Which is maybe what bugs me about "the Nightmare," that it seems like the rational argument is missing. Because, well... It is religion, after all. And religion, when you get down to it, just isn't very rational. It bothers me when I see people turn their minds off when evaluating an argument. Claims of god's work aren't tested with the same rigor they would test other theories of the universe. I see it a large blind spot. A sort of willful ignoring of evidence (or lack there of).

But. And here's the big catch: That's my viewpoint. I like rational thought and feel that shock is justified when it is backed up or supported by rationality. And 50-100 years ago, when the idea of a completely logical universe seemed viable, I might have argued that my viewpoint was the only defensible one. But Quantum theory and Post-modernism have poked quite a few holes in Rationality. So science is now filled mostly with pragmatists. People who are commitment to what works -even if it may sometimes seem counter-intuitive (at least this is true in physics).
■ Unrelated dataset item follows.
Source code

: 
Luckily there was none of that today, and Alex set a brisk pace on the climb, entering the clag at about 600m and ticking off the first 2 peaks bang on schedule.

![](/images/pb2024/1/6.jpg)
And there are some people whom religion works. And that's fine with me. They can go there own path and I'll go mine. I am not so egocentric to believe that my path is the one true way -- and I hope they aren't either.

But hasn't my admission that Rationality has self-contradictions built in opened the door for non-rational thought in government? If the rational world of science and statistics is no longer a pillar of unchallenged truth, then isn't OK to seek alternate means of certainty? Why statistics to poll the public? Why not astrology? Why not prayer in schools, or religious instruction?
But whose religion? Should majority rule -- would we be comfortable with Christian schools? But which Christianity? People seem to think that they all say basically say the same thing, but I disagree. The tone and nature of the various churches do not converge to a point, they diverge wildly. Its only because we haven't been subjected to another religion that we seem to think it would be OK to have Christian ideals taught in school. I don't think there's any such thing as Christian ideals -- not that all would agree to. Sure you could boil them all down to a list of moral generalities that wouldn't offend anyone, but then isn't that just basic morality -- which we already try to pursue. I don't think people who want religion in government have really thought it through. I can almost guaranty you that it won't be your religion calling the shots. And even if it is, do really support everything your church supports?

The neat thing about the sciences is that they basically get along. Physicists may gripe about Biologists and Biologists about Physicists and everybody about social scientists, but we basically respect each other and differ to them in their area of expertise. And so here is the great question of the post-modern world: So, we've shown that rationality has holes in its foundations and that even math itself has irrationalities hiding in it, but what do we do about it? Abandon the (somewhat) rational for the spiritual? Do we really want to go back to Religious states? State sanctioned Holy wars. Science taught along side somebody else's religion.

I'm biased. I really think this forced separation has been healthy for the two. Religion was always better at personal redemption and morality on a small scale than it has been with large scale governmental action. And science is good at finding answers, and while it can inspire some people, Atheist states seem just as oppressive as single-religion states. No one should be forced to live in a purely rational world just as no one should be forced into an spiritual life.

Maybe the message is that no thing is so true that it isn't a little bit untrue. No religion completely abandons the rational, just as no science is without its irrationalities.